If you want to work on the landing gear or passenger seats, a mechanical engineering education is the best qualification.
If, however, you want to work on control surfaces or fairings, an aerospace engineering education is better suited.
While both teach similar basics, the aerospace education is much heavier on fluid mechanics and lightweight design. Having studied aerospace engineering in Germany, I was shocked to learn that master students in Aero/Astro at MIT had no idea how to design a screw connection. Therefore, much depends on the country and its ways of teaching. In the US you will get an excellent education in one narrow field at the cost of breadth. In other countries your education might take longer and give you less expertise in one field but will cover the fundamentals much better.
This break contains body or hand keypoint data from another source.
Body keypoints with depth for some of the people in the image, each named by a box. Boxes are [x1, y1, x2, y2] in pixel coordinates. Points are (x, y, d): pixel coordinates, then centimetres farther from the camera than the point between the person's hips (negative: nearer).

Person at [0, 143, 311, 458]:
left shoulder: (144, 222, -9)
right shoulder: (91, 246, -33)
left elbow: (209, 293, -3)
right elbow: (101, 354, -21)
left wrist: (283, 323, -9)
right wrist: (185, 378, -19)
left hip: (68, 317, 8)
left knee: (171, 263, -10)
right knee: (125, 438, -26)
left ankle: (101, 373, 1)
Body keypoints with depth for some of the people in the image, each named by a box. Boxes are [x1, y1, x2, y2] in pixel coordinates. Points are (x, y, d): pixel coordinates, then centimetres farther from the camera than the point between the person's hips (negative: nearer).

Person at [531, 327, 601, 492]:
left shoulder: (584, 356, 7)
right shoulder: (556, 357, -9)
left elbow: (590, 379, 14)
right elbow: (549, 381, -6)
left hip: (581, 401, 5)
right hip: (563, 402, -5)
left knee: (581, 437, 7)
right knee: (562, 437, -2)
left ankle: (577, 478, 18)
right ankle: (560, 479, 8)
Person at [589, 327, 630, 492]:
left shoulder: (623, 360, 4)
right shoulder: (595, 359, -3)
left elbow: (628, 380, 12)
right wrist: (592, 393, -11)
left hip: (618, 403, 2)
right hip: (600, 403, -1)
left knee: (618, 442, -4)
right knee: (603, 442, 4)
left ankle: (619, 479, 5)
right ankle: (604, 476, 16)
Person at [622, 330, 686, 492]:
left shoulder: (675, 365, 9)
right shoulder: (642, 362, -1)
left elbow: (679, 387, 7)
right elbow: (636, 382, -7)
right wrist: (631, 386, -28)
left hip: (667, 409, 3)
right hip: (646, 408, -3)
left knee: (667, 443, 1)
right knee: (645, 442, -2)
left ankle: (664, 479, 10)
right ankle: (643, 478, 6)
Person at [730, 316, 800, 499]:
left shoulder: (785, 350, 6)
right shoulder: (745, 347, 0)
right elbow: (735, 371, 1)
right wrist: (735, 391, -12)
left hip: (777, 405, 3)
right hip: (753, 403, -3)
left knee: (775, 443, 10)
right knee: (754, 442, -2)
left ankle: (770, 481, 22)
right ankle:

In general, at university you will be taught how to learn. You will learn the basic stuff which will enable you to read special literature and you will learn where and how to locate resources that help you along. This will be the same in both branches and it depends on you to round out your knowledge yourself.
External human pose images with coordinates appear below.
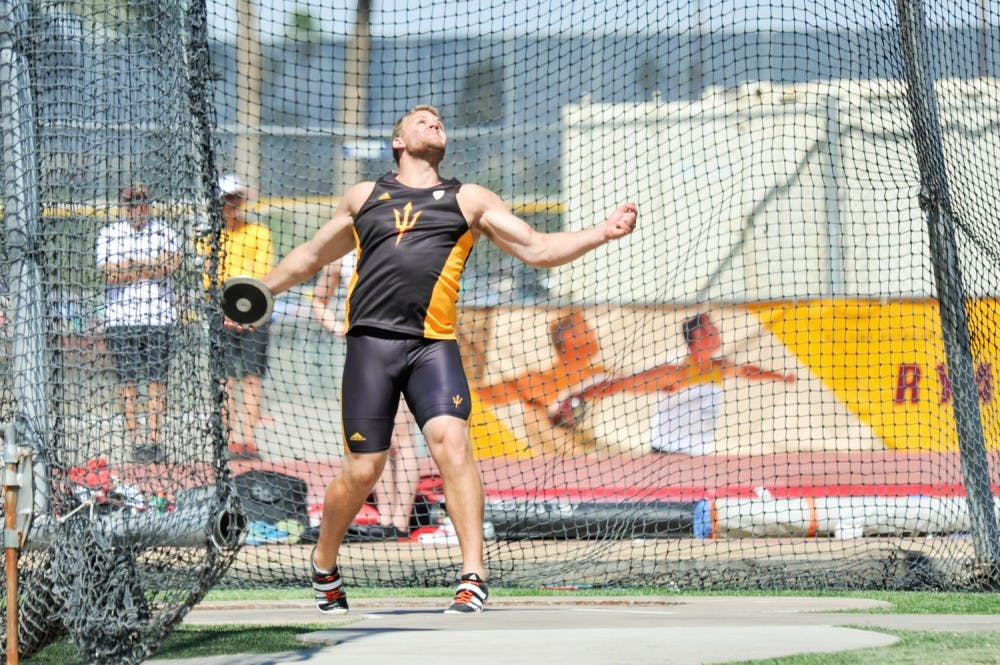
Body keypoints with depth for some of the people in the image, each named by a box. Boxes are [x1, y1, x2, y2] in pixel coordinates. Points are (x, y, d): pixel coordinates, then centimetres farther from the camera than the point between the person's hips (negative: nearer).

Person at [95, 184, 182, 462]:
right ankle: (135, 441, -1)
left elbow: (172, 262, -8)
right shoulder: (109, 234, 7)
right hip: (120, 317, 0)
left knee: (156, 379, -3)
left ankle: (153, 439, -3)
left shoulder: (163, 231, 10)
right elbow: (108, 272, -8)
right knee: (128, 380, -3)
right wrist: (154, 264, -6)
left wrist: (130, 266, -9)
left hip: (158, 316, 0)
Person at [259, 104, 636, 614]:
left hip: (433, 345, 0)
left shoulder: (469, 201, 18)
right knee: (362, 470, -2)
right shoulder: (364, 197, 21)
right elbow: (311, 256, 34)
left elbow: (538, 250, 13)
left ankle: (473, 578, -21)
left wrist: (602, 233, 0)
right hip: (371, 339, 1)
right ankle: (324, 566, 23)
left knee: (451, 440, -22)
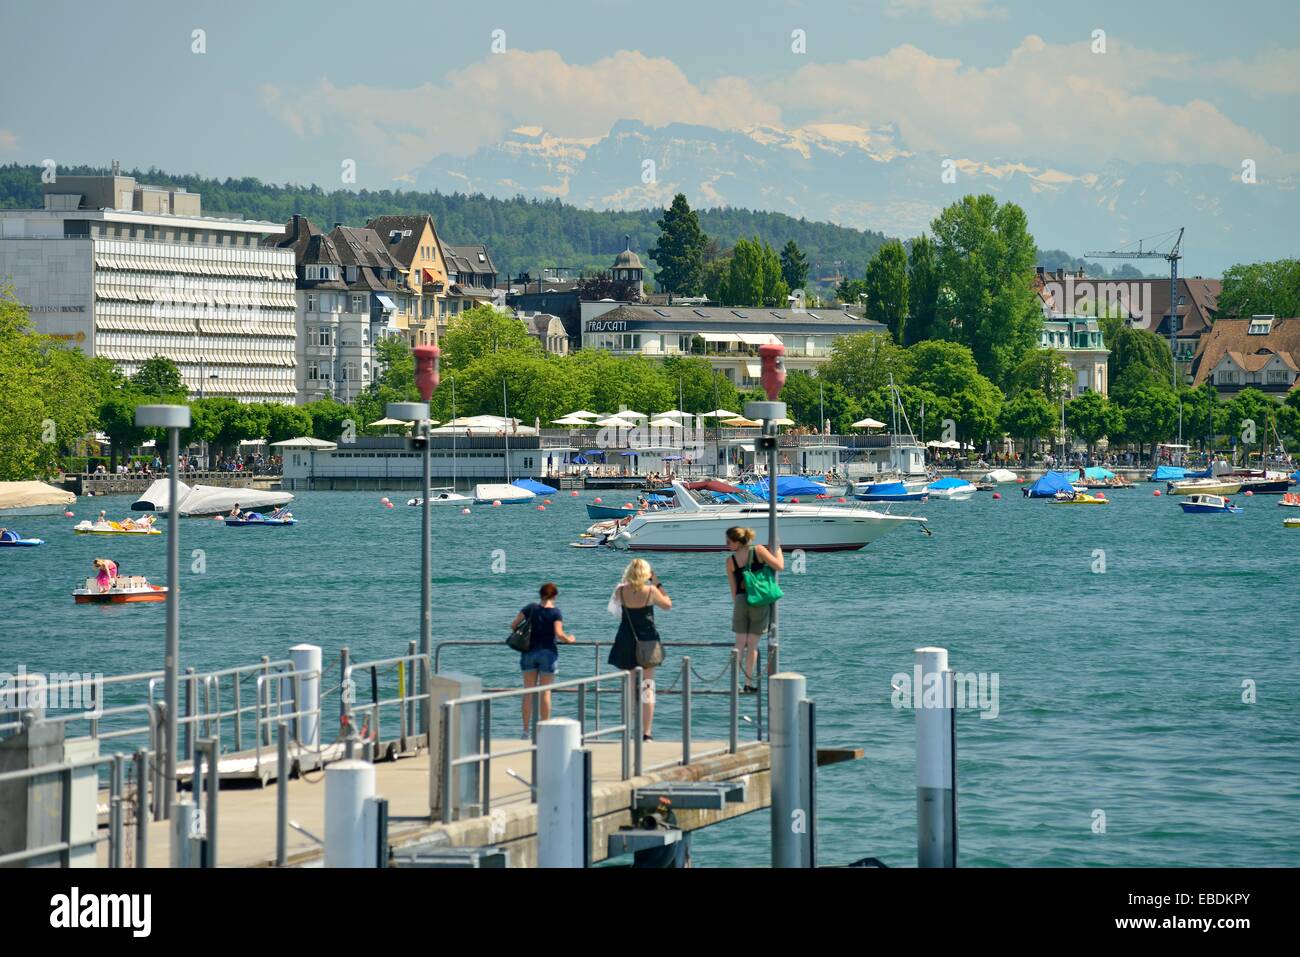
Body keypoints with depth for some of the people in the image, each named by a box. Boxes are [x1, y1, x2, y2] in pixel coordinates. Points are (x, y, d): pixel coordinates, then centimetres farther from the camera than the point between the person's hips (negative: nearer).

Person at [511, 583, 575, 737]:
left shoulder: (531, 608, 2)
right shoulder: (555, 612, -7)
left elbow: (513, 625, 0)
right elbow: (559, 634, -16)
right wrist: (569, 639, 3)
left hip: (529, 652, 3)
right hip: (548, 652, -3)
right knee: (545, 692, 4)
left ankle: (527, 730, 6)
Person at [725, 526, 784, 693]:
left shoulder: (730, 561, 1)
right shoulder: (759, 551, -3)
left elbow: (733, 588, 6)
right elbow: (780, 566, -6)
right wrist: (777, 549, 10)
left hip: (741, 600, 0)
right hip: (760, 601, 0)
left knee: (740, 643, 10)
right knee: (752, 643, 8)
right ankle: (749, 683, 11)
To quote from an earlier answer:
Take the example of Ed Swearingen: He never went to engineering school, but spent years working with airplanes, gradually moving from handling to repair to improving them. In the end, he was a successful self-employed consultant who helped with a number of airplane designs and created some of his own designs, too.
So here is what I propose to do:
- Hang out at a local airport (ideally one with lots of hardware passing through the local repair shops).
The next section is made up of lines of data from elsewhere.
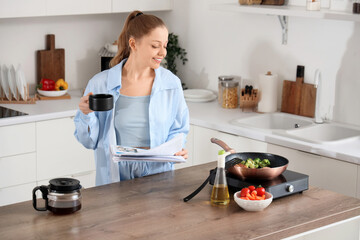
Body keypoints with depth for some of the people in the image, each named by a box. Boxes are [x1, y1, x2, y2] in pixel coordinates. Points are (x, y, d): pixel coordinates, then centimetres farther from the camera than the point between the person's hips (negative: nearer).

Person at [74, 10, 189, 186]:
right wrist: (87, 115, -13)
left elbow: (178, 130, 12)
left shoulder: (171, 84, 3)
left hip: (157, 176, 1)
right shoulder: (100, 84, -2)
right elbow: (89, 141, 5)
- Don't shy from getting your hands dirty and from asking questions until you are satisfied with the answer.
- Try to find experienced engineers and work closely with them.
Do that for 10 years and you will be hard to beat as an aircraft designer. If you happen to attend University in Germany, be sure to become a member of one of their Akafliegs - that is the best start into an aviation engineering education.
It also helps to build and fly model airplanes. Models can give you valuable lessons in aerodynamics and flight mechanics.